Clinical Studies: The Pinnacle of Proof

Clinical research is the highest level of evidence. Randomized controlled trials (RCTs) generate robust data on safety and efficacy and are considered essential for substantiating health claims according to regulators such as FDA and EFSA.
A typical example would be an RCT measuring the impact of fish oil on triglyceride levels in people with hyperlipidemia. These data points significantly influence consumer trust and product acceptance.

As regulatory frameworks evolve, scientific expectations rise. The 2023 opening of probiotics-related claims in France illustrates how new opportunities emerge for companies prepared to invest in evidence-based innovation.
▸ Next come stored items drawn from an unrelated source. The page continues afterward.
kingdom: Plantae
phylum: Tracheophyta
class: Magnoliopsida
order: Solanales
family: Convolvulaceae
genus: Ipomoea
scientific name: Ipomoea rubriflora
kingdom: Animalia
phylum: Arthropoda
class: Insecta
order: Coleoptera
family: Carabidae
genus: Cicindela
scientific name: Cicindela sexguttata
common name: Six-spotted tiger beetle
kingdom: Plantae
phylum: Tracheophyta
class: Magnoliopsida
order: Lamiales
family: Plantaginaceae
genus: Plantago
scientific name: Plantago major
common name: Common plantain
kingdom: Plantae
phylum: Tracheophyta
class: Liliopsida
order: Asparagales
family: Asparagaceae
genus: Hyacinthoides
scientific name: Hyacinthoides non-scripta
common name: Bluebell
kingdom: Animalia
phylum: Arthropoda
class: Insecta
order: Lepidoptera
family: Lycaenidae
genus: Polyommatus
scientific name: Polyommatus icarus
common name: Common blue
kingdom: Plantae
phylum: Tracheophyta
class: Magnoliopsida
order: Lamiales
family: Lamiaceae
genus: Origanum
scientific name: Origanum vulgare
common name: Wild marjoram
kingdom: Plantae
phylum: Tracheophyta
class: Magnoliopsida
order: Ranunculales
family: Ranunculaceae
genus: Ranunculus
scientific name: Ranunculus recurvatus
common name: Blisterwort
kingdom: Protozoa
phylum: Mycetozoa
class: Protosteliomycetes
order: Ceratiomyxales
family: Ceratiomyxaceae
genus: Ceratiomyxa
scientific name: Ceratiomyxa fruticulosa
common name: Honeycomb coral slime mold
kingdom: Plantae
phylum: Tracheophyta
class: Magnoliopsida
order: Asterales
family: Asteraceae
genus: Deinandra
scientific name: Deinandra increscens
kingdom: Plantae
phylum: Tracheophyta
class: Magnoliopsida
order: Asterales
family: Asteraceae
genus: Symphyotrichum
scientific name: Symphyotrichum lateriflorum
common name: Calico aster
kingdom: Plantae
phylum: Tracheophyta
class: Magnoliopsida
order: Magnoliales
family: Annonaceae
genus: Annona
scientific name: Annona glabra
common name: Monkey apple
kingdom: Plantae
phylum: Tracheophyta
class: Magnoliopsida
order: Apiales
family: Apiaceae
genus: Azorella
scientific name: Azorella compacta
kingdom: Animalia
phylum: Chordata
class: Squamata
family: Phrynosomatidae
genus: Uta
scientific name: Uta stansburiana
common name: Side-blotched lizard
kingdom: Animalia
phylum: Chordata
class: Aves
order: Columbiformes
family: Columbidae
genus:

Co-Branding: Strengthening Market Credibility

Co-branding is an increasingly strategic tool for nutraceutical companies. By partnering with suppliers known for scientific rigor, brands can:

• Leverage shared expertise
• Strengthen product credibility
• Improve regulatory compliance
• Accelerate market adoption

Safic-Alcan collaborates closely with innovation-driven partners such as Evonik, whose work on next-generation synbiotics is reshaping the category.

Expert Insights with Evonik: Innovations Powered by Data

We spoke with Dr. Bodo Speckmann, Health Science & Technology Lead at Evonik’s business incubator Creavis, to explore how scientific and technological innovation shapes modern nutraceutical development.

Evonik’s Strategy: Science as a Differentiator

According to Dr. Speckmann, the nutraceutical market is shifting toward proven, convenient, and science-backed solutions. Evonik focuses on areas with high consumer demand—cardiovascular, cognitive, and gut health—while developing a groundbreaking new category: IN VIVO BIOTICS™, synbiotics that convert specific ingredients into bioactive compounds directly in the intestine.

These solutions use advanced probiotics and complementary bioactives to support preventative and adjuvant nutrition—contributing to Evonik’s global sustainability efforts and long-term health commitments.

Case Study: IN VIVO BIOTICS™ Gluten Tolerance

A recent innovation illustrates this science-driven approach. Individuals with gluten sensitivity often struggle with solutions that lack efficacy or practicality. Evonik addressed this gap by studying the role of the gut microbiome and identifying strains capable of fast and complete gluten degradation.

The resulting synbiotic uses:

• Probiotic strains with complementary enzyme production
• Microbial lysates for immediate action
• Viable strains for long-term engraftment

The dual mechanism enables both acute and persistent efficacy. IN VIVO BIOTICS™ gluten tolerance is currently undergoing an RCT to assess its role as an adjuvant nutritional intervention for people with celiac disease.

Supporting Customers Beyond Ingredients

Evonik also provides:

• Formulation expertise
• Regulatory guidance
• Support for compliant health benefit communication
• Deep market and consumer insight

This ensures customers can move confidently from concept to market-ready products with clear scientific backing.

Conclusion

Evidence-based innovation is now the foundation of successful nutraceutical product development. By understanding the hierarchy of scientific studies, navigating the evolving regulatory landscape, and collaborating with partners committed to data-driven excellence, companies can build formulations that truly perform to convince.

Safic-Alcan and its partners, including Evonik, stand ready to support your next generation of science-backed nutraceutical solutions.